··· Text for analysis

Uploaded image for project: 'Couchbase Server'
  1. Couchbase Server
  2. MB-51301

Eventing service doesn't correctly handle the delete-restore race condition

    XMLWordPrintable

Details

    • Untriaged
    • 1
    • Unknown

    Description

      What is the issue?
      When doing internal Tools testing of backups/restores of data from other services the eventing service restore test sometimes fails.

      The setup of the relevant test suite:
      1. Load data to all services
      2. Do a backup
      3. Remove data from all services
      4. Do a restore for all other services individually one at a time
      5. Do a restore for the eventing service last

      The issue is that sometimes after the restore for the eventing service is finished only one of the backed up functions is restored and appears on the cluster (we backup and restore one collection-aware function and one non-collection-aware for backwards compatibility).

      I have investigated the issue and I have managed to find several things:
      1. The endpoint for a function /api/v1/functions/function_name starts returning 404 status code before the functions is fully removed from the eventing service.

······
··· Information given

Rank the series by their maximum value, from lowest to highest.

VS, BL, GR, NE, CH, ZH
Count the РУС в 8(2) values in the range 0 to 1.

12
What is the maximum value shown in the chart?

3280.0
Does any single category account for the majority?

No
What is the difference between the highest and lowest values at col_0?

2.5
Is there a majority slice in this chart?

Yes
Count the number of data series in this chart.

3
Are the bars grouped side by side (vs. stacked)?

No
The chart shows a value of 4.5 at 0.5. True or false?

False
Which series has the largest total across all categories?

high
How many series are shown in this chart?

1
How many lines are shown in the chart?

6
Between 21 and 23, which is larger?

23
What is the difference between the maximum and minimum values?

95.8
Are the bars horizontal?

······

- Work to complete -
(A) Answer these about the eventing bug report:
(i) Which service is restored last in the test suite?
(ii) What status code does the endpoint /api/v1/functions/function_name start returning before the function is fully removed?
(iii) What two kinds of function are backed up and restored?
(B) Write out the part of the eventing bug report that opens with the words containing "When doing internal" and closes with "for backwards compatibility).".
(C) Extend the eventing bug report past its last sentence.

- Written responses -
(A)
(i) The eventing service.
(ii) 404.
(iii) One collection-aware function and one non-collection-aware function.

(B)
When doing internal Tools testing of backups/restores of data from other services the eventing service restore test sometimes fails.

      The setup of the relevant test suite:
      1. Load data to all services
      2. Do a backup
      3. Remove data from all services
      4. Do a restore for all other services individually one at a time
      5. Do a restore for the eventing service last

      The issue is that sometimes after the restore for the eventing service is finished only one of the backed up functions is restored and appears on the cluster (we backup and restore one collection-aware function and one non-collection-aware for backwards compatibility).

(C)
      For example, the approximate time we got the 404 status code from that endpoint in one of our test runs was

      2022-03-03 15:40:21.950
      

      However, in ns_server.eventing.log I see these relevant entries (all should be related to deletion of that function):

      2022-03-03T15:40:21.847+00:00 [Info] ServiceMgr::deletePrimaryStore Function: eventing_func_legacy deleting from primary store
      2022-03-03T15:40:21.852+00:00 [Info] ServiceMgr::deleteTempStore Function: eventing_func_legacy deleting drafts from temporary store
      2022-03-03T15:40:22.368+00:00 [Info] SuperSupervisor::deleteFromCleanupApps [2] Function: eventing_func_legacy deleted
      2022-03-03T15:40:37.455+00:00 [Info] SuperSupervisor::deleteFromLocallyDeployedApps [1] Function: eventing_func_legacy deleting from locally deployed apps map
      2022-03-03T15:40:52.494+00:00 [Info] SuperSupervisor::deleteFromRunningProducers [0] Function: eventing_func_legacy deleted from running functions
      2022-03-03T15:40:52.495+00:00 [Info] SuperSupervisor::deleteFromDeployedApps [0] Function: eventing_func_legacy deleting from deployed apps map
      

      I am not sure if this is the intended behaviour. This is, however, not the main issue.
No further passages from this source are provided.